- Abdulla Saeed Juma Al Naboodah
- Born: September 1976 (age 49) Dubai, UAE

= Abdulla Saeed Juma Al Naboodah =

Emirati businessman

Abdulla Saeed Juma Al Naboodah is an Emirati businessman who is the Non-Executive Director of The European Tour Group, Founder and Chairman of Dubai Basketball and a shareholder in the Al Naboodah Group, a UAE-based family conglomerate with operations across multiple industries.

==Career==
In 2007, Abdulla Saeed Juma Al Naboodah founded Phoenix Capital, a private investment firm.

Al Naboodah has been involved in sports administration. In 2010, he was appointed Chairman of Al Ahli Football Club (now Shabab Al Ahli Club) by Sheikh Hamdan bin Mohammed bin Rashid Al Maktoum.

In 2024, he established Dubai Basketball, the first professional basketball team based in Dubai, which became the first Emirati team to compete in the ABA League.

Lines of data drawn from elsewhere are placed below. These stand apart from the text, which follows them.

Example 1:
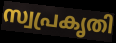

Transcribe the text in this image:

സ്വപ്രകൃതി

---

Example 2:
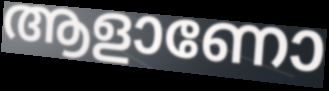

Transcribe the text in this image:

ആളാണോ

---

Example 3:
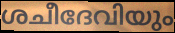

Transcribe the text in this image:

ശചീദേവിയും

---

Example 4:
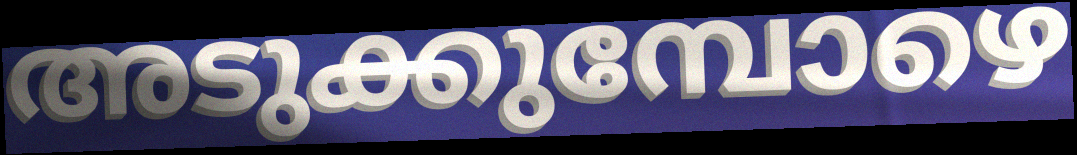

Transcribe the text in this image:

അടുക്കുമ്പോഴെ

Dubai Basketball secured a five‑year wild‑card entry into the expanded 20‑team EuroLeague for the 2025–26 season, marking the first time a UAE‑based team has joined Europe's top-tier professional basketball competition.

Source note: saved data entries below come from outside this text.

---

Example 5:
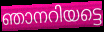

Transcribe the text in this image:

ഞാനറിയട്ടെ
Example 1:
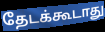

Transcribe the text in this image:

தேடக்கூடாது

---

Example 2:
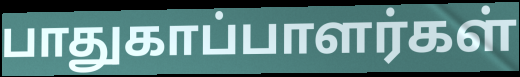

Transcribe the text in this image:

பாதுகாப்பாளர்கள்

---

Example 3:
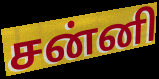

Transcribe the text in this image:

சன்னி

He has also contributed to golf development in the UAE, serving as vice chairman of the Emirates Golf Federation from 2010 to 2016 and as a non-executive director of the European Tour Group (DP World Tour) in 2023.

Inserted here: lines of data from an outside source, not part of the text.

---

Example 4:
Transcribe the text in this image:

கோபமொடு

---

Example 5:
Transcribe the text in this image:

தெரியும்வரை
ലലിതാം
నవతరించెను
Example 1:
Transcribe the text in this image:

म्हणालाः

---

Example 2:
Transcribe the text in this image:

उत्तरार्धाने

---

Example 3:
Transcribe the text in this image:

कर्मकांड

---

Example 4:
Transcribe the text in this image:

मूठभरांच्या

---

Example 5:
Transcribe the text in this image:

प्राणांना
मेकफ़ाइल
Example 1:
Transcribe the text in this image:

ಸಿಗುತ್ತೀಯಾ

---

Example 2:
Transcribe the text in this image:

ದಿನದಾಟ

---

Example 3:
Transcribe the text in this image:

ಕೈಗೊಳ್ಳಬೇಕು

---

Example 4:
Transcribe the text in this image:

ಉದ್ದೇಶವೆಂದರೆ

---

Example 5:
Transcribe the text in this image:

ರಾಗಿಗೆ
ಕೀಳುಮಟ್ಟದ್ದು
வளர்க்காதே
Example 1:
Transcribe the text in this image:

Al Naboodah previously served as the Chairman of Al Naboodah Investments and as an Executive Board Member of the Saeed & Mohammed Al Naboodah Group.

Al Naboodah has held board positions in organizations, including Commercial Bank of Dubai, Al Rawabi, Oman Insurance, Takaful Insurance, Dubai Sports Council and the United Arab Emirates Football Association.